→ **Brief**
If a record holds a picture, leave the picture out and copy everything else exactly.

→ **Entries provided**
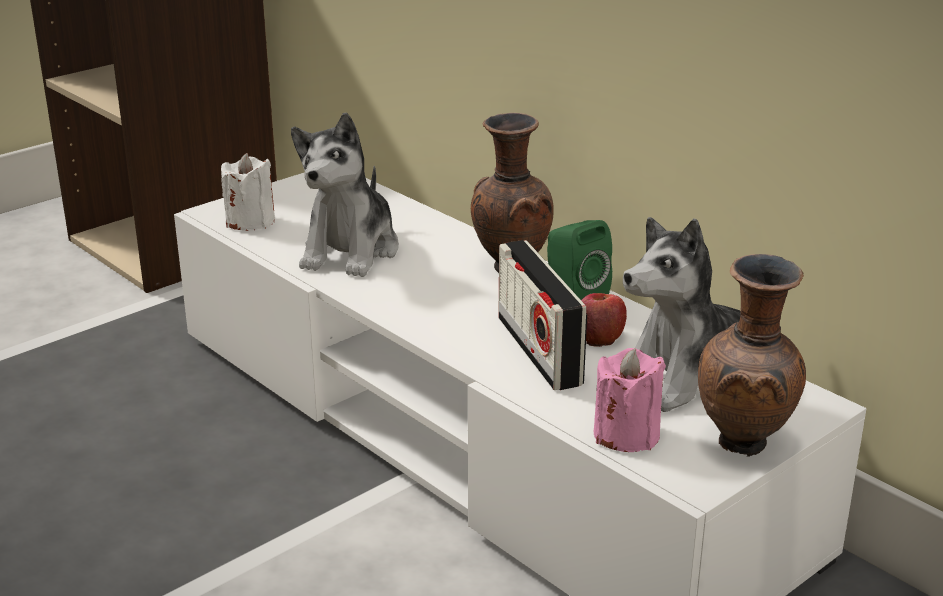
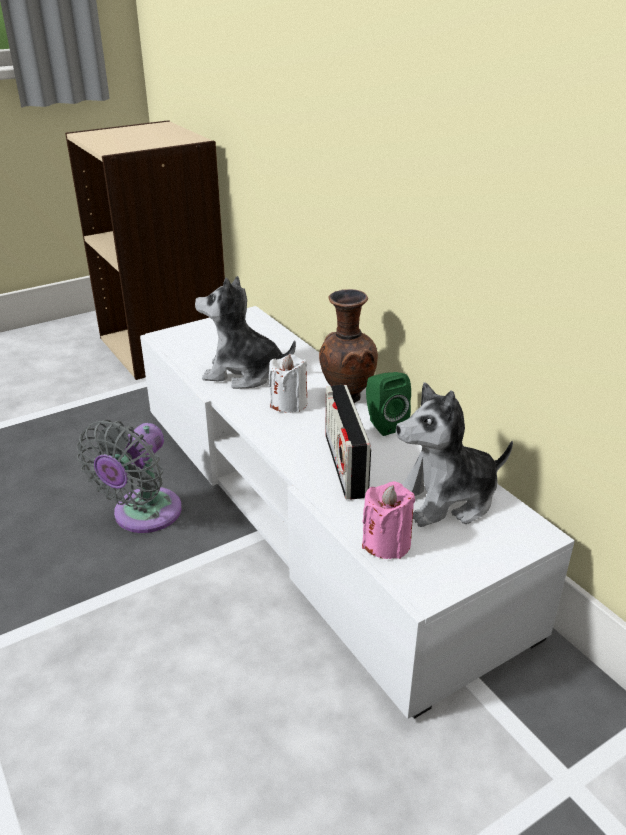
camera: 10 degrees right, 5 degrees up
(222, 472) = (143, 515): none -> grey fan
(250, 221) = (186, 345): white candle -> white candle (289, 403)
(351, 251) = (243, 373): plush toy -> plush toy turned 75 degrees clockwise
(599, 337) = (392, 458): apple -> none
(745, 446) = (472, 563): brown vase -> none

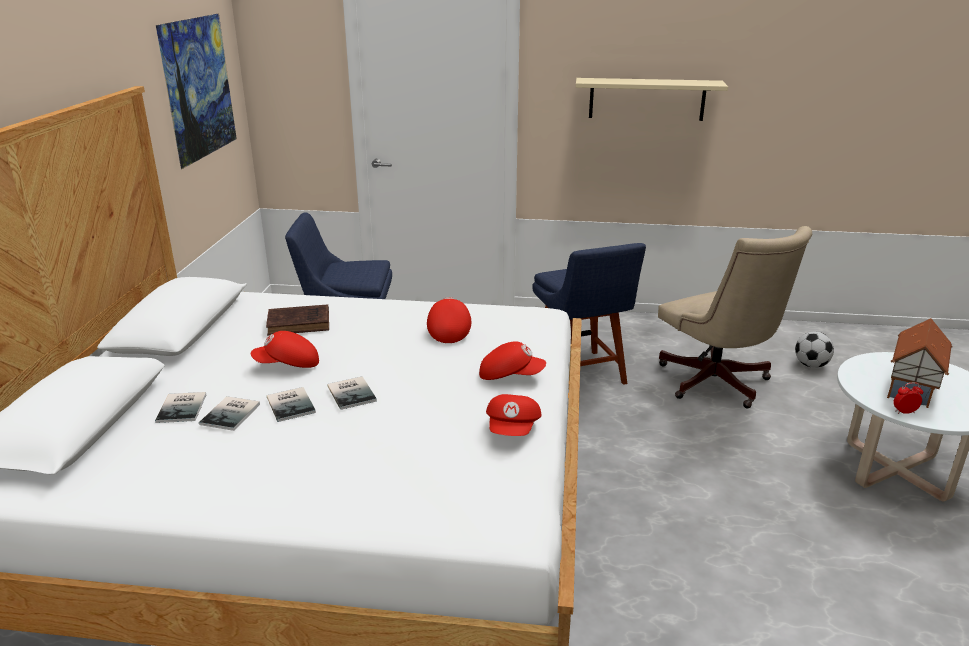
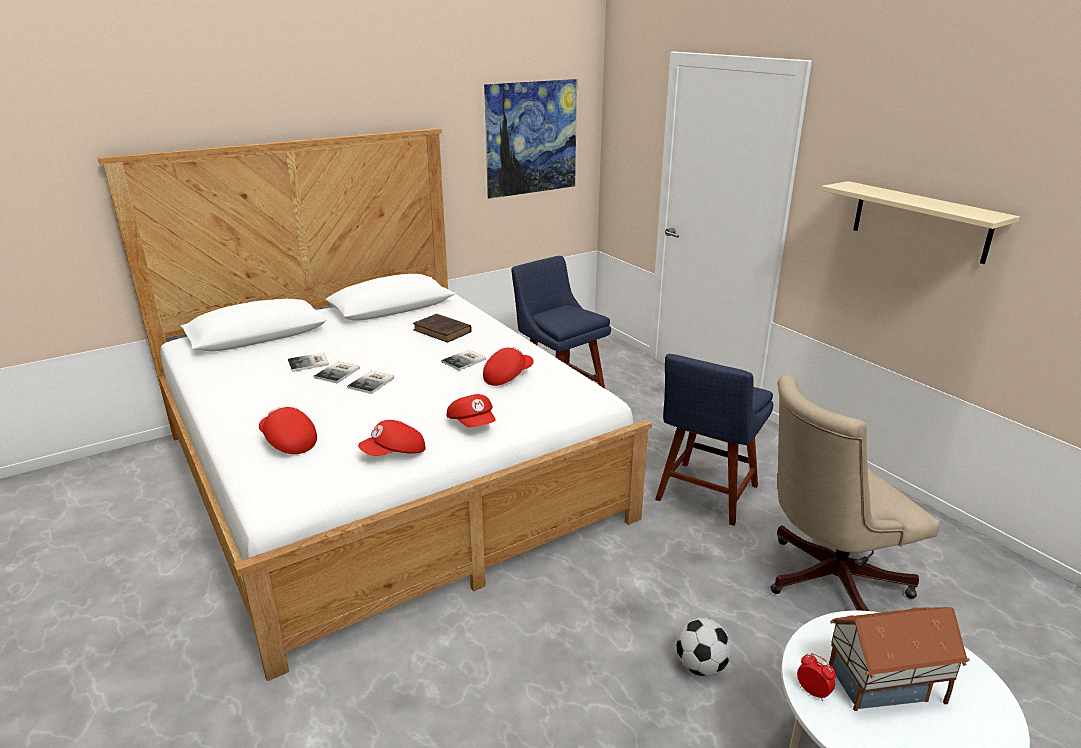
camera: 50 degrees right, 0 degrees up
(183, 407) = (303, 349): book -> book (465, 360)
(288, 365) = (385, 351): red cap -> red cap (288, 442)
(717, 385) = (825, 581): beige office chair -> beige office chair turned 45 degrees clockwise
(811, 365) = (991, 636): football -> football (701, 667)

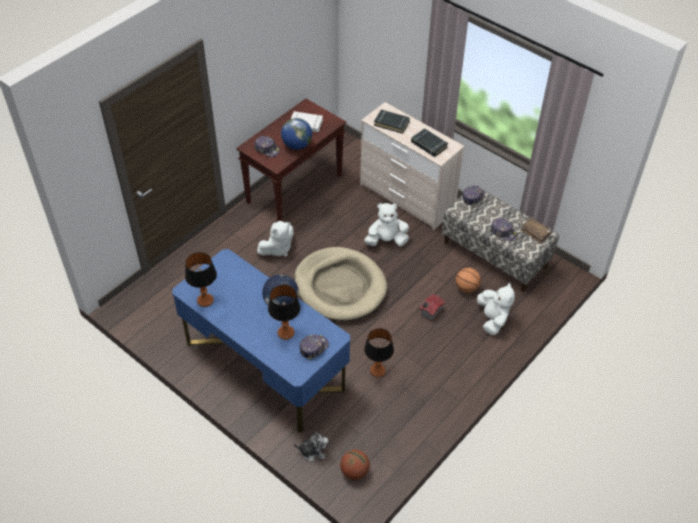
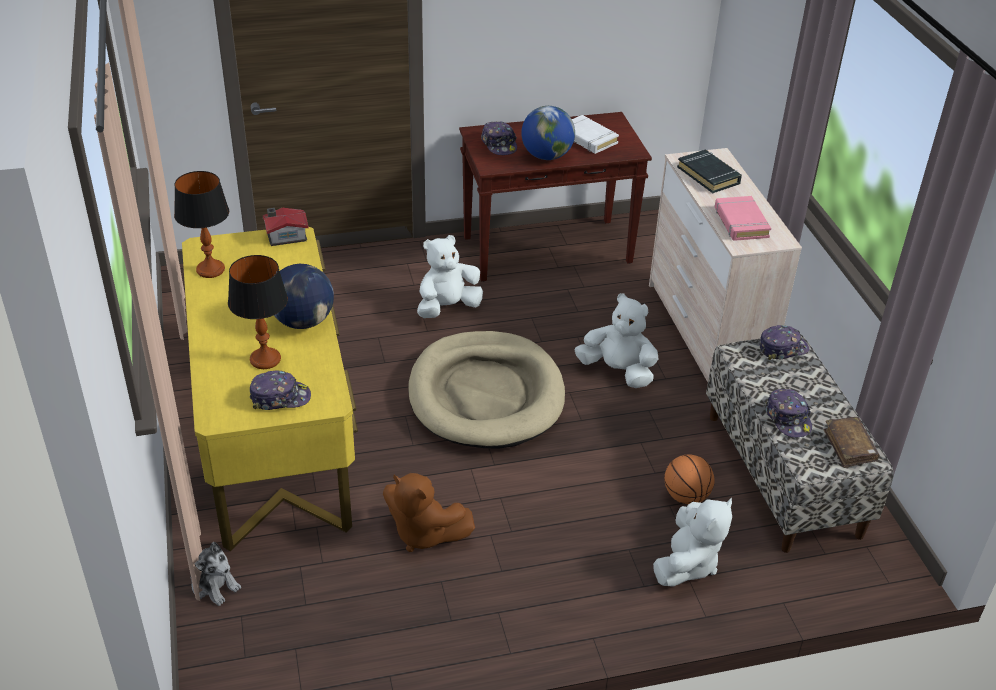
camera: 35 degrees right, 10 degrees down
(265, 365) = (275, 437): blue desk -> yellow desk
(277, 249) = (447, 307): white plush toy -> white plush toy turned 150 degrees clockwise
(354, 471) = (240, 651): basketball -> none
(377, 371) = (423, 533): table lamp -> brown plush toy
(428, 145) = (740, 222): black book -> pink book
(430, 311) = (591, 497): toy house -> toy house (285, 236)

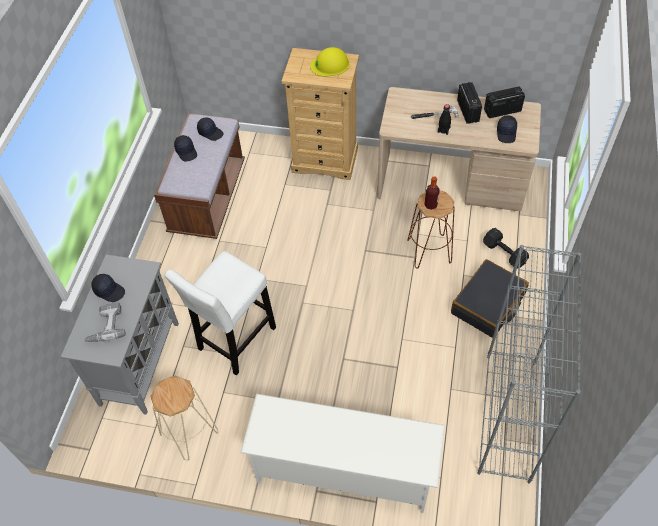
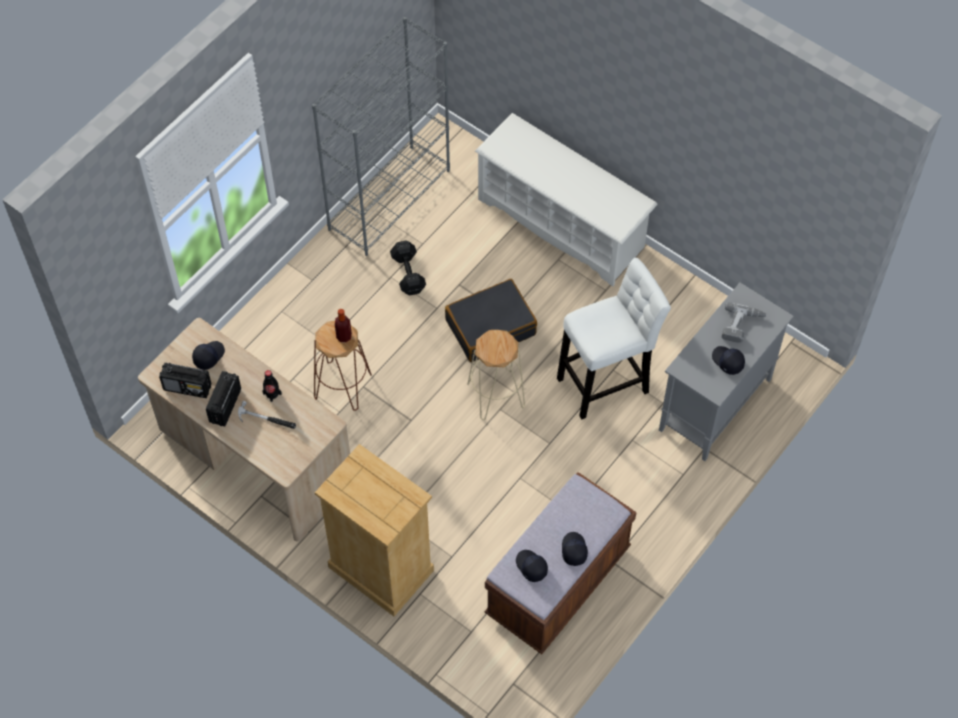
camera: 155 degrees left, 5 degrees up
(189, 432) = (689, 315): beige stool -> beige stool (496, 395)
(330, 64) = (359, 492): yellow hard hat -> none
(488, 304) = (326, 301): black suitcase -> black suitcase (490, 327)
(504, 254) = (266, 344): black dumbbell -> black dumbbell (408, 272)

→ **Expected answer**
camera: 10 degrees right, 5 degrees up
(222, 472) = (143, 515): none -> grey fan
(250, 221) = (186, 345): white candle -> white candle (289, 403)
(351, 251) = (243, 373): plush toy -> plush toy turned 75 degrees clockwise
(599, 337) = (392, 458): apple -> none
(745, 446) = (472, 563): brown vase -> none

camera: 50 degrees right, 0 degrees up
(183, 407) = (303, 349): book -> book (465, 360)
(288, 365) = (385, 351): red cap -> red cap (288, 442)
(717, 385) = (825, 581): beige office chair -> beige office chair turned 45 degrees clockwise
(811, 365) = (991, 636): football -> football (701, 667)

camera: 35 degrees right, 10 degrees down
(265, 365) = (275, 437): blue desk -> yellow desk
(277, 249) = (447, 307): white plush toy -> white plush toy turned 150 degrees clockwise
(354, 471) = (240, 651): basketball -> none
(377, 371) = (423, 533): table lamp -> brown plush toy
(428, 145) = (740, 222): black book -> pink book
(430, 311) = (591, 497): toy house -> toy house (285, 236)

camera: 155 degrees left, 5 degrees up
(189, 432) = (689, 315): beige stool -> beige stool (496, 395)
(330, 64) = (359, 492): yellow hard hat -> none
(488, 304) = (326, 301): black suitcase -> black suitcase (490, 327)
(504, 254) = (266, 344): black dumbbell -> black dumbbell (408, 272)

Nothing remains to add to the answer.